Becky and Charlie positioned Dean and Cas in various ways with much muttering and shaking of heads.
"It's still missing something," Becky said.
"Yes, but what?" Charlie said.
"How about this?" Sam said. He held up an antique sword. "Storming hell, might want a weapon."
"Mm, yes, good," Chuck said, still scribbling away. "A garrison of angels laid siege to hell, but only one angel made it through the demonic ranks…"
"Dean, take off your jacket," Charlie said. As soon as he'd tossed it aside, she grabbed his t-shirt and ripped it.
"Whoa, hey!"
"Relax, tiger, your virtue is in no danger. You're not my type." She fluttered her eyelashes at Jess, who looked both surprised and flattered.
Dean's jaw dropped, and Charlie took advantage of his distraction to upend a bucket of dark red paint over his head. "Hey!" he sputtered. "My mouth was open and everything!"
"Oops," Charlie said, unrepentantly.
"Why do you even have all this stuff down here?" Dean asked, trying to wipe the paint out of his eyes with his paint-covered hand.
"You never know what you might need during a photoshoot," Charlie said practically, wiping the paint from his eyes with a cloth. "There. Now I think we're getting somewhere."
"Yes, I like this," Becky said. "Dean, go over there! Now lie on the floor; remember, you're a tortured soul. And Cas, you swoop down from heaven and pull him out. Try to look… ethereal."

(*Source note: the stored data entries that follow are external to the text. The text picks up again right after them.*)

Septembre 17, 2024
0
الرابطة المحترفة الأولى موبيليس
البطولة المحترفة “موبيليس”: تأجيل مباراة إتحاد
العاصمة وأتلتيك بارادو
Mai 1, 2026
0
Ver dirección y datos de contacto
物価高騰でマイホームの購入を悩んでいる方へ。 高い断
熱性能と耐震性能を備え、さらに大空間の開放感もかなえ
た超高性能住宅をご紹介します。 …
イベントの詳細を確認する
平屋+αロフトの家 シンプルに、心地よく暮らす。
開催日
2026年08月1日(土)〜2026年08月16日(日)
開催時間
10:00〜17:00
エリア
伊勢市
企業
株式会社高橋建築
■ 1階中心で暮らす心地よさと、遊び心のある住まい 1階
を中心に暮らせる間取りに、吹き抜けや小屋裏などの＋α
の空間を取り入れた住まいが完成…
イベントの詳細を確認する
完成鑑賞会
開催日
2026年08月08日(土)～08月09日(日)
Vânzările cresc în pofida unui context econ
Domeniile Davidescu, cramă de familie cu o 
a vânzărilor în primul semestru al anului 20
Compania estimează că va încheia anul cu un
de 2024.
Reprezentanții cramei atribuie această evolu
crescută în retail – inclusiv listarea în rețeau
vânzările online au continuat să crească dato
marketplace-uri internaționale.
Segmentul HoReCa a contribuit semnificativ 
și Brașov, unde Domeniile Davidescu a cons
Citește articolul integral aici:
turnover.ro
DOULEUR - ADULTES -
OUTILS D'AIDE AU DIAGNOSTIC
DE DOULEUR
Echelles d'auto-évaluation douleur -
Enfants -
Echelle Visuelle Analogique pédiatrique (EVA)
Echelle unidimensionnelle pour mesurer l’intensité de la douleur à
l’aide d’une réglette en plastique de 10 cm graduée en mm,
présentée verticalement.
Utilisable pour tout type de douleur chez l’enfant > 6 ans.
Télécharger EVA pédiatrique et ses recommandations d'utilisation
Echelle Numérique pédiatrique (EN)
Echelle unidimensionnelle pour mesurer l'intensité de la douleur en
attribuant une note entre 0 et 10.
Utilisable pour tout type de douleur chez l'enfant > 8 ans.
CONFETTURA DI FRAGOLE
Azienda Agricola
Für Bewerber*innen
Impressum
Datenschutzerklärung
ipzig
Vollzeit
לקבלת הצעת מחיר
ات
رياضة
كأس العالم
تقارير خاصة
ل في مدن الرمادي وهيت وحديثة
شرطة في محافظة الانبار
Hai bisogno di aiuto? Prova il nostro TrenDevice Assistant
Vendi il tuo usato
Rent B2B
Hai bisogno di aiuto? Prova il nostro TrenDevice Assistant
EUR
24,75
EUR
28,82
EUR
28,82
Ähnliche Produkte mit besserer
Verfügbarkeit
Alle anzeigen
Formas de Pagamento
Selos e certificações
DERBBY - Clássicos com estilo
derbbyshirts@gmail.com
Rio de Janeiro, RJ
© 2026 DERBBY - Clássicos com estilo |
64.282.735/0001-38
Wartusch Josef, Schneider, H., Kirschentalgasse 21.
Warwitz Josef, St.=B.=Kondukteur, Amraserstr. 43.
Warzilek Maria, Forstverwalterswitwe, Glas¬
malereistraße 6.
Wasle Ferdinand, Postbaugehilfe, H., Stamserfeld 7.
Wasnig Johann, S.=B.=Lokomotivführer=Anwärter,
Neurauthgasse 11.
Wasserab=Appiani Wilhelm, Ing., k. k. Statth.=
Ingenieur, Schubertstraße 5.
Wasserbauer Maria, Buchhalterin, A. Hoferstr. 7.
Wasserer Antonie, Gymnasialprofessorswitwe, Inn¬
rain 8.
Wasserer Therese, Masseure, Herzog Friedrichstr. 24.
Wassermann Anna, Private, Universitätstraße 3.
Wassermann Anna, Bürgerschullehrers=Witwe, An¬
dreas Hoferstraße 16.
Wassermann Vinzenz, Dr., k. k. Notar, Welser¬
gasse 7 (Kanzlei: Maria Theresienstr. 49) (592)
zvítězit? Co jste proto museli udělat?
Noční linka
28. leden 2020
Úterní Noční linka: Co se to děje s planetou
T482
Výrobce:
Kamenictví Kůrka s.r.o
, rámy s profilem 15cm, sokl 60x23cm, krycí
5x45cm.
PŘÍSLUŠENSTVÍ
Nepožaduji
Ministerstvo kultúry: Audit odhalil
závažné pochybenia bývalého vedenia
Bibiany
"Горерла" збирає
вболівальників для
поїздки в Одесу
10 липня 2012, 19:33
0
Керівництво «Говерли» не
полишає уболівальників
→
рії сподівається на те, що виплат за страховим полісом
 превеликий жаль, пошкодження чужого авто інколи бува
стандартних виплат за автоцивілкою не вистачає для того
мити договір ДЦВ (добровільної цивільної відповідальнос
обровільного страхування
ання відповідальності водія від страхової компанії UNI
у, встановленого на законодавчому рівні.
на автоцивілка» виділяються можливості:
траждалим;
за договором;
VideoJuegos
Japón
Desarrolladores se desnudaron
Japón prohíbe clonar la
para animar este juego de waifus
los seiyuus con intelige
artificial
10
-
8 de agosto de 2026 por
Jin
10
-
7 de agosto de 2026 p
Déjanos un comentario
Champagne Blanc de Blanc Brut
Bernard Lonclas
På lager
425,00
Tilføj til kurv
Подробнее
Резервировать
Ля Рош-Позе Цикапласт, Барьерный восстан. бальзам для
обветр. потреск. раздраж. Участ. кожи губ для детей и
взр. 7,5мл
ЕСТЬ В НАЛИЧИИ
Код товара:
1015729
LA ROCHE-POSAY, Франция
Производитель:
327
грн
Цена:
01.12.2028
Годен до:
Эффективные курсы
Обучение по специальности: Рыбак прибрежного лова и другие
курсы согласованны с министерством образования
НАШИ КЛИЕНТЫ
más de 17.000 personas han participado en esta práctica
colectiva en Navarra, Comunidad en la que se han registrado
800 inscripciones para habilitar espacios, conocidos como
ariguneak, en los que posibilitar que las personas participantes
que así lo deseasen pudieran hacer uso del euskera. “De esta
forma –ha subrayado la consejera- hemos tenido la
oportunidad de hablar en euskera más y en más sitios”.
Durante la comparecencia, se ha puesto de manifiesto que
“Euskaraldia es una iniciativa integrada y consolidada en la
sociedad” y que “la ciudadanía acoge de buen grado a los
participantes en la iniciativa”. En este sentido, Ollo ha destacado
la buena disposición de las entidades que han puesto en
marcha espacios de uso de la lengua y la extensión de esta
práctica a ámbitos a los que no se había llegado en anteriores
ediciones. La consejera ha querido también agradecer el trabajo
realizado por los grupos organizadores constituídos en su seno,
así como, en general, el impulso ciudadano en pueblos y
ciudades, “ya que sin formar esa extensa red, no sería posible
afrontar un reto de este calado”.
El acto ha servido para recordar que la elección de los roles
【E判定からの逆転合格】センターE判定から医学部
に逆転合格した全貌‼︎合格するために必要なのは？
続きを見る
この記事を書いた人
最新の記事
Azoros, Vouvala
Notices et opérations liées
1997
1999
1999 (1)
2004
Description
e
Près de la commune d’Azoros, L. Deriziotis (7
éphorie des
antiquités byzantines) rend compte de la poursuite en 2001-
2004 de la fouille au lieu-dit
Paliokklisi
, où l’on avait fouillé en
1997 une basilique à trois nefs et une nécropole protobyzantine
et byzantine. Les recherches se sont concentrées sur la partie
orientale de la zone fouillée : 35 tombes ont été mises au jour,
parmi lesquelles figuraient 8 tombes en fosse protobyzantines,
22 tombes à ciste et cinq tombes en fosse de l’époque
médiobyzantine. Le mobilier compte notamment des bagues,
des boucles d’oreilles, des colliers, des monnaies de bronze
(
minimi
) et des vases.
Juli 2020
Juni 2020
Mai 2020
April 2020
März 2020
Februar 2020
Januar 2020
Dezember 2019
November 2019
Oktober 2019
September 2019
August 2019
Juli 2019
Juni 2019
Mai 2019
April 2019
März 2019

The paint had dried and was flaking every time Dean even breathed by the time they were finally done. But even he had to admit that they'd gotten a phenomenal picture. They must have tried a hundred poses, but the one everyone kept returning to was Dean kneeling, looking up at Cas in wonder as the angel gripped his bicep and promised a return to life. The lighting people had somehow gotten it so the light only fell on Cas, while Dean was left in shadow and sticky red paint. That damn halo lit up his hair and, with his sword raised, Dean half-believed Cas really was an angel.
Dean got to take a break while they tried a few pictures with Cas and the others. Charlie particularly loved putting "Castiel" and "Ruby" in the same picture, capturing the struggle between angel and demon.
"I had no idea modeling was so much work," Dean said, barely able to eat the steak dinner the chef prepared, which was a damn shame. He did manage to rally in time for dessert, a delicious cherry pie.
"A quarter of the way done now," Sam said.
"Maybe you'd feel better if you showered," Jess said pointedly, brushing red paint flakes away from her plate.
"Too hungry," Dean whined.
Sam and Jess both rolled their eyes at the same time—creepy—but Cas, who was a good friend, offered Dean the rest of his slice of pie.